**Work required:** When copying the data, keep every line exactly the same.

**Dataset content:**
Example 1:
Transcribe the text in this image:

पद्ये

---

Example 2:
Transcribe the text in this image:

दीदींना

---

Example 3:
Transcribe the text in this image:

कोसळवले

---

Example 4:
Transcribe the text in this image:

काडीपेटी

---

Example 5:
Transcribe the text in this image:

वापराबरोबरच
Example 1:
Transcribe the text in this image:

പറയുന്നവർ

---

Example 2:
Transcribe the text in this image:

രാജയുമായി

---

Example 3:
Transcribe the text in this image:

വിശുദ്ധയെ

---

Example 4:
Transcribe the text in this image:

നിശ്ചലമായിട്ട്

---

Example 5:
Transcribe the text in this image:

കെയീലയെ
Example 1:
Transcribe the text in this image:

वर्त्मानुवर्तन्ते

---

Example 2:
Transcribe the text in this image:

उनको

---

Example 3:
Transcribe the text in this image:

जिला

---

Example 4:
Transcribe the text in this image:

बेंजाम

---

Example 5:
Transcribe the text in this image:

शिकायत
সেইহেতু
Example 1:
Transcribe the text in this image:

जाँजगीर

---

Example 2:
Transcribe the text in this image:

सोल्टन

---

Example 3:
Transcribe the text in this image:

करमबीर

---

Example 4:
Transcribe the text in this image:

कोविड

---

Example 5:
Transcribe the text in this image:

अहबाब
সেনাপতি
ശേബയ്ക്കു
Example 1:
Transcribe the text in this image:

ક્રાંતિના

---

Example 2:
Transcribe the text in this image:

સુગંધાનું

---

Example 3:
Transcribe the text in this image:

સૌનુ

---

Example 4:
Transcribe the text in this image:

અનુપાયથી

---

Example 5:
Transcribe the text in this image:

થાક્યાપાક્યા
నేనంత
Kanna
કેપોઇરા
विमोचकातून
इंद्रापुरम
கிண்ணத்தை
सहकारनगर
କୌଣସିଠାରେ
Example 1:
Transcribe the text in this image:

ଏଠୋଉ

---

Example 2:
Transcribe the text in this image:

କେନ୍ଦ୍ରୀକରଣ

**Your response:**
Example 1:
Transcribe the text in this image:

पद्ये

---

Example 2:
Transcribe the text in this image:

दीदींना

---

Example 3:
Transcribe the text in this image:

कोसळवले

---

Example 4:
Transcribe the text in this image:

काडीपेटी

---

Example 5:
Transcribe the text in this image:

वापराबरोबरच
Example 1:
Transcribe the text in this image:

പറയുന്നവർ

---

Example 2:
Transcribe the text in this image:

രാജയുമായി

---

Example 3:
Transcribe the text in this image:

വിശുദ്ധയെ

---

Example 4:
Transcribe the text in this image:

നിശ്ചലമായിട്ട്

---

Example 5:
Transcribe the text in this image:

കെയീലയെ
Example 1:
Transcribe the text in this image:

वर्त्मानुवर्तन्ते

---

Example 2:
Transcribe the text in this image:

उनको

---

Example 3:
Transcribe the text in this image:

जिला

---

Example 4:
Transcribe the text in this image:

बेंजाम

---

Example 5:
Transcribe the text in this image:

शिकायत
সেইহেতু
Example 1:
Transcribe the text in this image:

जाँजगीर

---

Example 2:
Transcribe the text in this image:

सोल्टन

---

Example 3:
Transcribe the text in this image:

करमबीर

---

Example 4:
Transcribe the text in this image:

कोविड

---

Example 5:
Transcribe the text in this image:

अहबाब
সেনাপতি
ശേബയ്ക്കു
Example 1:
Transcribe the text in this image:

ક્રાંતિના

---

Example 2:
Transcribe the text in this image:

સુગંધાનું

---

Example 3:
Transcribe the text in this image:

સૌનુ

---

Example 4:
Transcribe the text in this image:

અનુપાયથી

---

Example 5:
Transcribe the text in this image:

થાક્યાપાક્યા
నేనంత
Kanna
કેપોઇરા
विमोचकातून
इंद्रापुरम
கிண்ணத்தை
सहकारनगर
କୌଣସିଠାରେ
Example 1:
Transcribe the text in this image:

ଏଠୋଉ

---

Example 2:
Transcribe the text in this image:

କେନ୍ଦ୍ରୀକରଣ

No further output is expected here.